Note: The following Washington Times article (Jun 18) was written by Joseph C. Myers, a retired Army lieutenant colonel who specializes in counterterrorism and insurgency issues. He served in Afghanistan and as a Defense Intelligence Agency analyst, and authored the important essay, “The Quranic Concept of War.”
The mission statement of the U.S. Army Heritage and Education Center, a part of the Army War College, notes that it is the Army’s most important education center for our warfighters. Its mission is to make “available contemporary and historical materials related to strategic leadership, the global application of landpower, and U.S. Army Heritage to inform research, educate an international audience and honor Soldiers, past and present.”
That is, as so long as the history, research and scholarship is deemed acceptable to partisan Islamic organizations.
As recently reported by Bill Gertz in his Inside the Ring column, the planned presentation by Raymond Ibrahim was cancelled by the War College under complaint and aggressive negative publicity by the self-described civil rights organization, Council of American-Islamic Relations, or CAIR.
Mr. Ibrahim is the author of an important 2007 book, “The Al Qaeda Reader,” published while he was a researcher at the Library of Congress. Mr. Ibrahim has the unique capacity to read and study modern and classical Arabic. He cites source materials the average researcher cannot access. Mr. Ibrahim translated boxes of captured al Qaeda documents unknown to that point. An important thesis of his book was that the messaging and communications by al Qaeda leadership was tailored to Western and Islamic audiences. Grievances to the West were couched in familiar political terms of oppression, racism, inequality. Messaging to Islamic audiences were based on Islamic religious doctrines, sharia law, mandates of jihad, and exhortations on the duties to fight in advancing Islam.
His now-cancelled presentation is based on his most recent book “Sword and Scimitar.” This historical work analyzes eight decisive battles between Islam and the West that shaped the modern world, from the Battle of Yarmuk in 636 to the near fall of Vienna Austria in 1683, including the sieges of Constantinople in 717 and 1453, the latter ending in the destruction of the Eastern Orthodox Roman Empire. With almost 1,000 endnotes and 216 works cited — a wealth of primary source and arcane texts — Mr. Ibrahim tells the story of these battles through the eyes of the participants in their own words and perspectives.

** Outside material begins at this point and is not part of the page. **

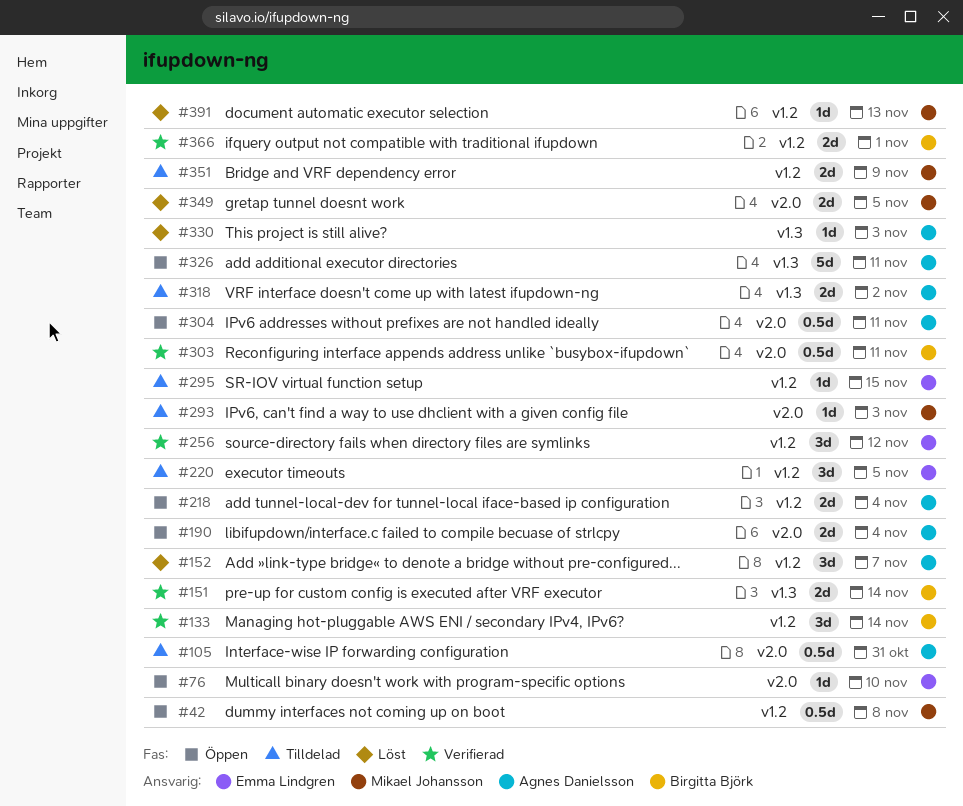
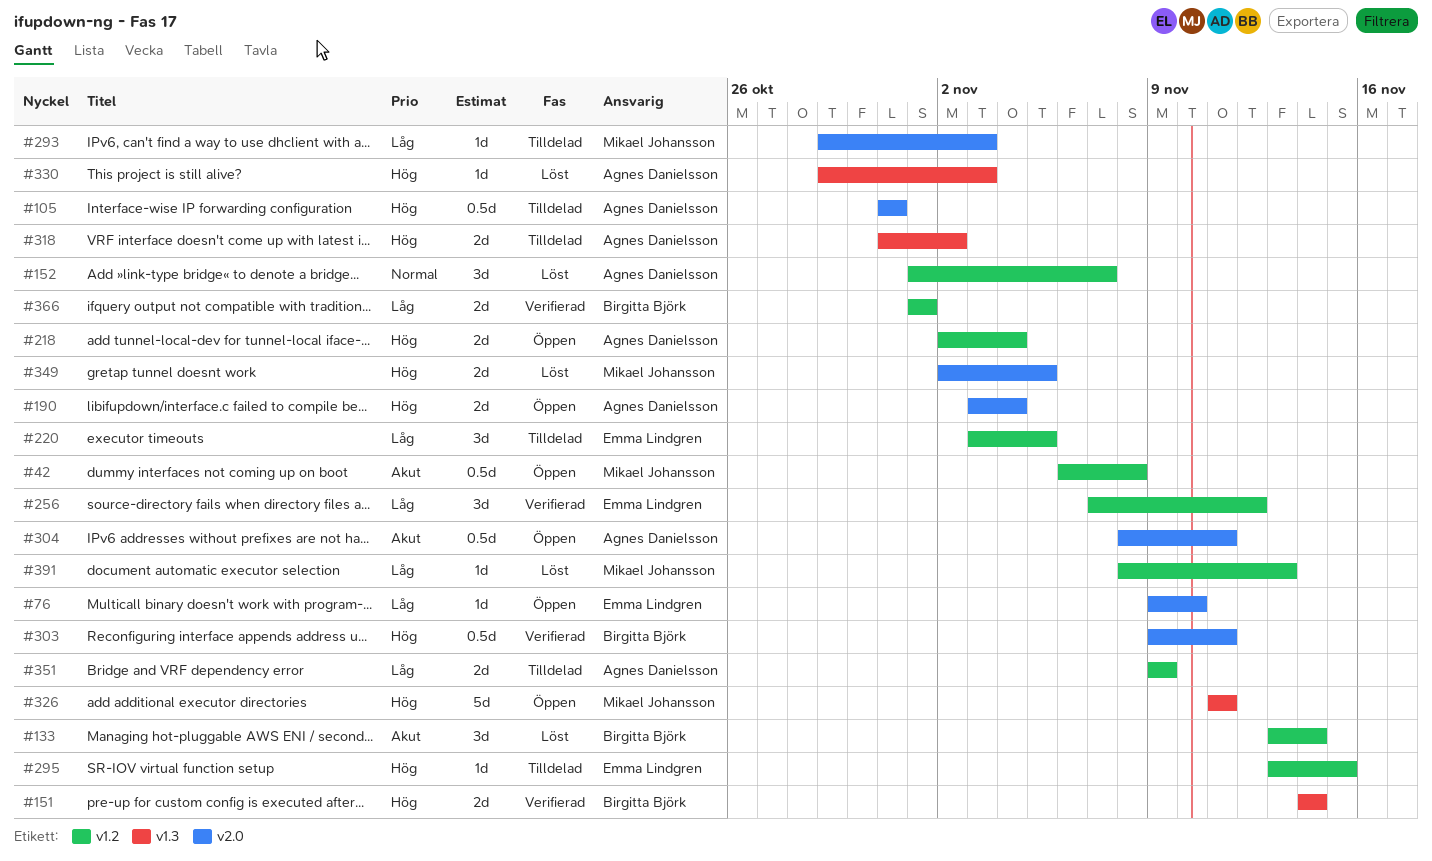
#133, status: Verifierad -> Löst
#326, owner: Agnes Danielsson -> Mikael Johansson
#351, owner: Mikael Johansson -> Agnes Danielsson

An important thesis of Mr. Ibrahim’s work is that the Islamic world has been in perpetual war against the West from its inception until the colonial era. And those wars were fundamentally rooted in Islamic religious dogma and drive. That is on its face, a historically arguable thesis and worthy of free academic inquiry and debate.
Mr. Ibrahim cites the late, great Arabist, Bernard Lewis: “We tend nowadays to forget that for approximately a thousand years from the advent of Islam in the seventh century to the second siege of Vienna in 1683, Christian Europe was under constant threat from Islam, the double threat of conquest and conversion. Most of the new Muslim domains were wrested from Christendom. Syria, Palestine, Egypt and North Africa, were all Christian countries, no less, indeed rather more than Spain and Sicily. All this left a deep sense of loss and fear.”

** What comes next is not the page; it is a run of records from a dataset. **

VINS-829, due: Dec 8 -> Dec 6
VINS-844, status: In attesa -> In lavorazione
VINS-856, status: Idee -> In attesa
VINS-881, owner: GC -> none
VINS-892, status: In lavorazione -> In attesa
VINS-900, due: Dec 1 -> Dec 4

The exhaustive scholarship is unassailable. Historian Victor Davis Hanson writes in the foreword, “Sword and Scimitar is first-rate military history and a product of solid scholarship and philological research.”

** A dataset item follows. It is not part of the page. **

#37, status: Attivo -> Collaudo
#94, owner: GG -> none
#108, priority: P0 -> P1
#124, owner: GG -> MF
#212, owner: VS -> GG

However, in their letter opposing Mr. Ibrahim’s speech to the War College, CAIR made no academic arguments concerning the book’s merits; their message was simply that Mr. Ibrahim — who is ethnically Egyptian — is a racist Islamophobe, promoting “white nationalism.”
CAIR’s foundation is in Hamas, the combat jihad arm of the Palestinian Muslim Brotherhood. They were an unindicted co-conspirator in a federal material support to terrorism trial, the Holy Land Foundation trial. Ultimately, after years of public exposure, the FBI was forced to cut professional ties with them. I sincerely doubt the War College leadership is conversant on the goals, objectives and activities of the Muslim Brotherhood in America and its front organization CAIR. I will put it in terms they might understand. The trial discovery documents revealed their long view campaign plan, which is centered on “civilizational jihad”— their words.
To quote from their Explanatory Memorandum: “The Ikhwan [The Muslim Brotherhood] must understand that their work in America is a kind of grand Jihad in eliminating and destroying the Western civilization from within and ‘sabotaging’ its miserable house by their hands and the hands of the believers so that it is eliminated and Allah’s religion is made victorious over all other religions.”
Canceling Mr. Ibrahim’s presentation at the Army War College demonstrates that the global jihad’s information warfare campaign is effective and operating within DoD academic halls.
Mr. Ibrahim’s cancellation had nothing to do with his scholarship, which is sound, resourced and thoroughly documented. This is about controlling the all-important narrative and historiography of Islamic history and the West — and cowardly academic and military leadership that, in bending to CAIR and the Muslim Brotherhood, has unwittingly demonstrated Mr. Ibrahim’s thesis in Sword and Scimitar.